:: Data

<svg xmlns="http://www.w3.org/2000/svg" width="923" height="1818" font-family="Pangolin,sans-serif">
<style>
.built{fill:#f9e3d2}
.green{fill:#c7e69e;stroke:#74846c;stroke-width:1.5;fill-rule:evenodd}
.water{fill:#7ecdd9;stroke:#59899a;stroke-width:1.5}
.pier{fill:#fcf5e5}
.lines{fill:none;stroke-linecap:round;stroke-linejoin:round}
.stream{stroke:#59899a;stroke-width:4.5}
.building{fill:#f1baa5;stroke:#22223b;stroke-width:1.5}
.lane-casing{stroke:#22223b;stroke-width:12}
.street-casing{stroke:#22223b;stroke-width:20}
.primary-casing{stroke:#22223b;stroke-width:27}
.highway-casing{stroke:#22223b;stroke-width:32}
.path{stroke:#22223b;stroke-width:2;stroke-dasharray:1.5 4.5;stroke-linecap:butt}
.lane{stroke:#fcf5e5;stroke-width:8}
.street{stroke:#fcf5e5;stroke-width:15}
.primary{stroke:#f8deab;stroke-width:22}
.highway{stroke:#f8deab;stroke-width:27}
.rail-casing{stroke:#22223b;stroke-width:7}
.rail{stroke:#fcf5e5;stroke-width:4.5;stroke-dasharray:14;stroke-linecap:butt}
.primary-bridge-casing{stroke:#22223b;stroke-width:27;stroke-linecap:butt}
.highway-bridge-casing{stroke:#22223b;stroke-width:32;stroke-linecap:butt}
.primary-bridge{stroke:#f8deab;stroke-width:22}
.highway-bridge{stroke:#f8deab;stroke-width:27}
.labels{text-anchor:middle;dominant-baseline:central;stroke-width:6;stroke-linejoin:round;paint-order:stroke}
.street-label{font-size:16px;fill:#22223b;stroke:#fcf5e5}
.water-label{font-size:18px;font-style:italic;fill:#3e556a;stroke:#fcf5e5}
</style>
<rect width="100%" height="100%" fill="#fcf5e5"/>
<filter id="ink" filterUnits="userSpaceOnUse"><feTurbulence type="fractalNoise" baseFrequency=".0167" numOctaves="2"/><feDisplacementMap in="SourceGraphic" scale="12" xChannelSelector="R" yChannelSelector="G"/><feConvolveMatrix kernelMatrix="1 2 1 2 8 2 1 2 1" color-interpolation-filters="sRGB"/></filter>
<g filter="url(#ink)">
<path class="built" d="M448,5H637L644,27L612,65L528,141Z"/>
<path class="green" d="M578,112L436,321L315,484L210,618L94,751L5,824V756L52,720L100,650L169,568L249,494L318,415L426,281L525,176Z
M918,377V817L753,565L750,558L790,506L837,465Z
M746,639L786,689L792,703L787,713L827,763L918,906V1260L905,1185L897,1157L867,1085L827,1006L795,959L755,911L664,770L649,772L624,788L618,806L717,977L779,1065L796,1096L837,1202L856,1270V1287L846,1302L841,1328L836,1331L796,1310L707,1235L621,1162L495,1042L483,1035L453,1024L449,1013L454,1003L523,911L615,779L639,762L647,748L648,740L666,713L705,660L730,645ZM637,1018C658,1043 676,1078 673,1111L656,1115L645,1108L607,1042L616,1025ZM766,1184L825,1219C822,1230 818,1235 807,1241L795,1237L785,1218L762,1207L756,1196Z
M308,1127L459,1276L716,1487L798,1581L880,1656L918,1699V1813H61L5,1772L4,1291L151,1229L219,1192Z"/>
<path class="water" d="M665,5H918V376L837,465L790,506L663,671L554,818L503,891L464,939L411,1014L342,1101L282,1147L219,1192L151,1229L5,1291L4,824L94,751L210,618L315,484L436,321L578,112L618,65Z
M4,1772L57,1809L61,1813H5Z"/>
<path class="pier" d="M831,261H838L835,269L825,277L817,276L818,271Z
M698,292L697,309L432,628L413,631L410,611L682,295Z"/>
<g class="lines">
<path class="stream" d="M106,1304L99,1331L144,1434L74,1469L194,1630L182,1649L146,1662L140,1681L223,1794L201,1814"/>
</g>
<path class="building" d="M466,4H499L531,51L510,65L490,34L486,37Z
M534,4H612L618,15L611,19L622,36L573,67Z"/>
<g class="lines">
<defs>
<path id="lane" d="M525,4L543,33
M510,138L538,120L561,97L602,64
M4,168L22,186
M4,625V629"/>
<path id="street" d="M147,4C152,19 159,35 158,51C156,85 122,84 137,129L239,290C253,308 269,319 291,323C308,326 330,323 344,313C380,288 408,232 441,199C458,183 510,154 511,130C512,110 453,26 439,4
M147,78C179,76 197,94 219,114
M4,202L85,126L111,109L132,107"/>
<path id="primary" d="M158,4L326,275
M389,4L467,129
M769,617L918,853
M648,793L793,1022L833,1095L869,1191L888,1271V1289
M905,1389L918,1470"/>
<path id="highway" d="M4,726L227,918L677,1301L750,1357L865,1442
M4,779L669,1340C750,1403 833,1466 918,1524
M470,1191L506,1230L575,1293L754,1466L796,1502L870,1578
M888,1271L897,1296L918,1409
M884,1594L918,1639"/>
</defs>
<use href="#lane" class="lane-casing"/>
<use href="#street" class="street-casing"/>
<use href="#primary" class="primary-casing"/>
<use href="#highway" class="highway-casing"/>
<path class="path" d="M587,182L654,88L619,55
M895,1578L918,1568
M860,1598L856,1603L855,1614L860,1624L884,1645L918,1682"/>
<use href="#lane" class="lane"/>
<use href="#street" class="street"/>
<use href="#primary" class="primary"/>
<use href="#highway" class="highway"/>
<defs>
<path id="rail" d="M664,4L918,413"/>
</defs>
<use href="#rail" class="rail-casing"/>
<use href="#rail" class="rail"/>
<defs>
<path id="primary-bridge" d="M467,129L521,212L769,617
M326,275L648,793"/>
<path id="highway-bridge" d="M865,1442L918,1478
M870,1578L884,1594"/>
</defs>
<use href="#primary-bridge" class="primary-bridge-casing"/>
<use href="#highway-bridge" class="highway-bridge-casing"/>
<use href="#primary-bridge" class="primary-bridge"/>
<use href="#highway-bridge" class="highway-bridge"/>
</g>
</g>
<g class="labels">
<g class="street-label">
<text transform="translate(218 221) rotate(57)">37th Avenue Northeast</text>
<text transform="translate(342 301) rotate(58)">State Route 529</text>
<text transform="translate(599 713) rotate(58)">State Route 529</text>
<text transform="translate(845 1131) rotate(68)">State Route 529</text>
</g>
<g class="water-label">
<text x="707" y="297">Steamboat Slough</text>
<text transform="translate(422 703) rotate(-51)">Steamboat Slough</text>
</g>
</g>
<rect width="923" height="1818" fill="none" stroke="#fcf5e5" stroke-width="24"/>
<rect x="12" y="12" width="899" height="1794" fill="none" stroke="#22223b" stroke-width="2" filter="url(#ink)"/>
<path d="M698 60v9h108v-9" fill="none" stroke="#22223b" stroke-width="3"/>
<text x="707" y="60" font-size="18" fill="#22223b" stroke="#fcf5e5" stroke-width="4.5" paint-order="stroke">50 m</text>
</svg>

::::

**What is being asked**
Nothing in the data above may be skipped; repeat it all exactly.

**Response**
<svg xmlns="http://www.w3.org/2000/svg" width="923" height="1818" font-family="Pangolin,sans-serif">
<style>
.built{fill:#f9e3d2}
.green{fill:#c7e69e;stroke:#74846c;stroke-width:1.5;fill-rule:evenodd}
.water{fill:#7ecdd9;stroke:#59899a;stroke-width:1.5}
.pier{fill:#fcf5e5}
.lines{fill:none;stroke-linecap:round;stroke-linejoin:round}
.stream{stroke:#59899a;stroke-width:4.5}
.building{fill:#f1baa5;stroke:#22223b;stroke-width:1.5}
.lane-casing{stroke:#22223b;stroke-width:12}
.street-casing{stroke:#22223b;stroke-width:20}
.primary-casing{stroke:#22223b;stroke-width:27}
.highway-casing{stroke:#22223b;stroke-width:32}
.path{stroke:#22223b;stroke-width:2;stroke-dasharray:1.5 4.5;stroke-linecap:butt}
.lane{stroke:#fcf5e5;stroke-width:8}
.street{stroke:#fcf5e5;stroke-width:15}
.primary{stroke:#f8deab;stroke-width:22}
.highway{stroke:#f8deab;stroke-width:27}
.rail-casing{stroke:#22223b;stroke-width:7}
.rail{stroke:#fcf5e5;stroke-width:4.5;stroke-dasharray:14;stroke-linecap:butt}
.primary-bridge-casing{stroke:#22223b;stroke-width:27;stroke-linecap:butt}
.highway-bridge-casing{stroke:#22223b;stroke-width:32;stroke-linecap:butt}
.primary-bridge{stroke:#f8deab;stroke-width:22}
.highway-bridge{stroke:#f8deab;stroke-width:27}
.labels{text-anchor:middle;dominant-baseline:central;stroke-width:6;stroke-linejoin:round;paint-order:stroke}
.street-label{font-size:16px;fill:#22223b;stroke:#fcf5e5}
.water-label{font-size:18px;font-style:italic;fill:#3e556a;stroke:#fcf5e5}
</style>
<rect width="100%" height="100%" fill="#fcf5e5"/>
<filter id="ink" filterUnits="userSpaceOnUse"><feTurbulence type="fractalNoise" baseFrequency=".0167" numOctaves="2"/><feDisplacementMap in="SourceGraphic" scale="12" xChannelSelector="R" yChannelSelector="G"/><feConvolveMatrix kernelMatrix="1 2 1 2 8 2 1 2 1" color-interpolation-filters="sRGB"/></filter>
<g filter="url(#ink)">
<path class="built" d="M448,5H637L644,27L612,65L528,141Z"/>
<path class="green" d="M578,112L436,321L315,484L210,618L94,751L5,824V756L52,720L100,650L169,568L249,494L318,415L426,281L525,176Z
M918,377V817L753,565L750,558L790,506L837,465Z
M746,639L786,689L792,703L787,713L827,763L918,906V1260L905,1185L897,1157L867,1085L827,1006L795,959L755,911L664,770L649,772L624,788L618,806L717,977L779,1065L796,1096L837,1202L856,1270V1287L846,1302L841,1328L836,1331L796,1310L707,1235L621,1162L495,1042L483,1035L453,1024L449,1013L454,1003L523,911L615,779L639,762L647,748L648,740L666,713L705,660L730,645ZM637,1018C658,1043 676,1078 673,1111L656,1115L645,1108L607,1042L616,1025ZM766,1184L825,1219C822,1230 818,1235 807,1241L795,1237L785,1218L762,1207L756,1196Z
M308,1127L459,1276L716,1487L798,1581L880,1656L918,1699V1813H61L5,1772L4,1291L151,1229L219,1192Z"/>
<path class="water" d="M665,5H918V376L837,465L790,506L663,671L554,818L503,891L464,939L411,1014L342,1101L282,1147L219,1192L151,1229L5,1291L4,824L94,751L210,618L315,484L436,321L578,112L618,65Z
M4,1772L57,1809L61,1813H5Z"/>
<path class="pier" d="M831,261H838L835,269L825,277L817,276L818,271Z
M698,292L697,309L432,628L413,631L410,611L682,295Z"/>
<g class="lines">
<path class="stream" d="M106,1304L99,1331L144,1434L74,1469L194,1630L182,1649L146,1662L140,1681L223,1794L201,1814"/>
</g>
<path class="building" d="M466,4H499L531,51L510,65L490,34L486,37Z
M534,4H612L618,15L611,19L622,36L573,67Z"/>
<g class="lines">
<defs>
<path id="lane" d="M525,4L543,33
M510,138L538,120L561,97L602,64
M4,168L22,186
M4,625V629"/>
<path id="street" d="M147,4C152,19 159,35 158,51C156,85 122,84 137,129L239,290C253,308 269,319 291,323C308,326 330,323 344,313C380,288 408,232 441,199C458,183 510,154 511,130C512,110 453,26 439,4
M147,78C179,76 197,94 219,114
M4,202L85,126L111,109L132,107"/>
<path id="primary" d="M158,4L326,275
M389,4L467,129
M769,617L918,853
M648,793L793,1022L833,1095L869,1191L888,1271V1289
M905,1389L918,1470"/>
<path id="highway" d="M4,726L227,918L677,1301L750,1357L865,1442
M4,779L669,1340C750,1403 833,1466 918,1524
M470,1191L506,1230L575,1293L754,1466L796,1502L870,1578
M888,1271L897,1296L918,1409
M884,1594L918,1639"/>
</defs>
<use href="#lane" class="lane-casing"/>
<use href="#street" class="street-casing"/>
<use href="#primary" class="primary-casing"/>
<use href="#highway" class="highway-casing"/>
<path class="path" d="M587,182L654,88L619,55
M895,1578L918,1568
M860,1598L856,1603L855,1614L860,1624L884,1645L918,1682"/>
<use href="#lane" class="lane"/>
<use href="#street" class="street"/>
<use href="#primary" class="primary"/>
<use href="#highway" class="highway"/>
<defs>
<path id="rail" d="M664,4L918,413"/>
</defs>
<use href="#rail" class="rail-casing"/>
<use href="#rail" class="rail"/>
<defs>
<path id="primary-bridge" d="M467,129L521,212L769,617
M326,275L648,793"/>
<path id="highway-bridge" d="M865,1442L918,1478
M870,1578L884,1594"/>
</defs>
<use href="#primary-bridge" class="primary-bridge-casing"/>
<use href="#highway-bridge" class="highway-bridge-casing"/>
<use href="#primary-bridge" class="primary-bridge"/>
<use href="#highway-bridge" class="highway-bridge"/>
</g>
</g>
<g class="labels">
<g class="street-label">
<text transform="translate(218 221) rotate(57)">37th Avenue Northeast</text>
<text transform="translate(342 301) rotate(58)">State Route 529</text>
<text transform="translate(599 713) rotate(58)">State Route 529</text>
<text transform="translate(845 1131) rotate(68)">State Route 529</text>
</g>
<g class="water-label">
<text x="707" y="297">Steamboat Slough</text>
<text transform="translate(422 703) rotate(-51)">Steamboat Slough</text>
</g>
</g>
<rect width="923" height="1818" fill="none" stroke="#fcf5e5" stroke-width="24"/>
<rect x="12" y="12" width="899" height="1794" fill="none" stroke="#22223b" stroke-width="2" filter="url(#ink)"/>
<path d="M698 60v9h108v-9" fill="none" stroke="#22223b" stroke-width="3"/>
<text x="707" y="60" font-size="18" fill="#22223b" stroke="#fcf5e5" stroke-width="4.5" paint-order="stroke">50 m</text>
</svg>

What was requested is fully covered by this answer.